In our society, travelling can be a comment on a girl’s character. It extends to our homes too. What you say no to, says a lot. You either think that your daughter is not mature enough to handle herself or you don’t trust her enough. And it adds up to your daughter’s low self-esteem. Wanting your daughter’s safety is not your fault but if you think your daughter is not fit enough to make these decisions, it is not really her fault either. It is perhaps you who failed to make her strong, smart or confident enough.
Some of us love to have birds at our homes. They are colorful, look beautiful in the cage and keep your house lively. You feed them on time and give them love. It is said that birds once caged for a long time, can’t survive outside the cage for too long. That’s true too. And then we like to believe that we are keeping the bird safe by not setting them free. Most of it is same for the daughters too. They should be freed before it is too late.
I am no great traveller, or a photographer or even a travel writer and I could have done better and much more. But my point is that I’ve perhaps done the best I could, in my context. And if you’re passionate, you need not/should not wait for that one day.

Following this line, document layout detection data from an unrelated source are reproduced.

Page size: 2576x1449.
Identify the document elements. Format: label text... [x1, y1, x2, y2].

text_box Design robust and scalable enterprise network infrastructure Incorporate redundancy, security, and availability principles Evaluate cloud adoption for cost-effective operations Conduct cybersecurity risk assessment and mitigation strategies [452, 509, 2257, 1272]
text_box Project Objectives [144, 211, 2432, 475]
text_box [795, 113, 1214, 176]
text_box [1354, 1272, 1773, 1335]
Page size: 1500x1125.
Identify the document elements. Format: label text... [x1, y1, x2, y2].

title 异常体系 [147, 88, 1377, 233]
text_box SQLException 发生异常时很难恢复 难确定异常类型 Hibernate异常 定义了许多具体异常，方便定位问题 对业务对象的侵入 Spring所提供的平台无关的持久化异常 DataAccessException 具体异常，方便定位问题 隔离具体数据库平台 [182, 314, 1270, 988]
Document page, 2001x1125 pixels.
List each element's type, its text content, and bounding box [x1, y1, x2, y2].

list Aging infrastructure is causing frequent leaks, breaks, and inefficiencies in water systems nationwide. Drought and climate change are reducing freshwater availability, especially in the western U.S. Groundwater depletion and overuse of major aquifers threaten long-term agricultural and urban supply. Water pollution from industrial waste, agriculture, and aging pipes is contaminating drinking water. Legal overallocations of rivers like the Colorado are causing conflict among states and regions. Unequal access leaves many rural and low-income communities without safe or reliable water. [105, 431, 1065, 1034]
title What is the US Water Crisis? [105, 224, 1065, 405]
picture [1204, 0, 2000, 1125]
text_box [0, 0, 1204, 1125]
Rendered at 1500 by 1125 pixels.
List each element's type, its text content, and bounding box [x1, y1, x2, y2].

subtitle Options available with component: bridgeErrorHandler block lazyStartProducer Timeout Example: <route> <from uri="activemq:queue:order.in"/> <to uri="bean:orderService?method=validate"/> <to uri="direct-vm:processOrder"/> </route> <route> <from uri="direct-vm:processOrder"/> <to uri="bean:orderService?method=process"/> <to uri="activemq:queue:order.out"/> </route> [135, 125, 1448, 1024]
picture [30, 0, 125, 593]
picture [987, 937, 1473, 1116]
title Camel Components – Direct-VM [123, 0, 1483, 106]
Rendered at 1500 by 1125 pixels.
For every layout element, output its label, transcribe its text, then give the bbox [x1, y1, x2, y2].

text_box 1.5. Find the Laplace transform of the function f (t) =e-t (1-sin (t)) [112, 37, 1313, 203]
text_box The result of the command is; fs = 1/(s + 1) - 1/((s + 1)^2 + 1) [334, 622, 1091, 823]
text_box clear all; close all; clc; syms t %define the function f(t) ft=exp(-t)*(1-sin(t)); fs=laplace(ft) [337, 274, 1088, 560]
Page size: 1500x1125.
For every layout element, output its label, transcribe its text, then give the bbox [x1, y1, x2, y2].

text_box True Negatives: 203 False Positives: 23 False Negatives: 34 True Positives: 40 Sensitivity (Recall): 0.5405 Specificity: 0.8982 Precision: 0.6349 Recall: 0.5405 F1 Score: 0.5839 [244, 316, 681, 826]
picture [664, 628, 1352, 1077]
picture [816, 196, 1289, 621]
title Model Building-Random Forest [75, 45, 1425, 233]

Places covered in 12 months: Dhanori (Navsari, Gujarat), Dang (Saputara, Gujarat), Kaas Plateau (Satara, Maharashtra), Diu (Gujarat), Somnath (Gujarat), Sula Vineyard (Nashik, Maharashtra), Mumbai (Maharashtra) Jodhpur (Rajasthan), Udaipur (Rajasthan), Jaipur (Rajasthan), Ranthambore (Rajasthan), Mussourie (Uttarakhand)
Tripper Credits: Malav Naik, Kinjal Zanzarakiya, Hemil Shah, Shachi Shah, Manthan Shah, Mom, Papa and Maa.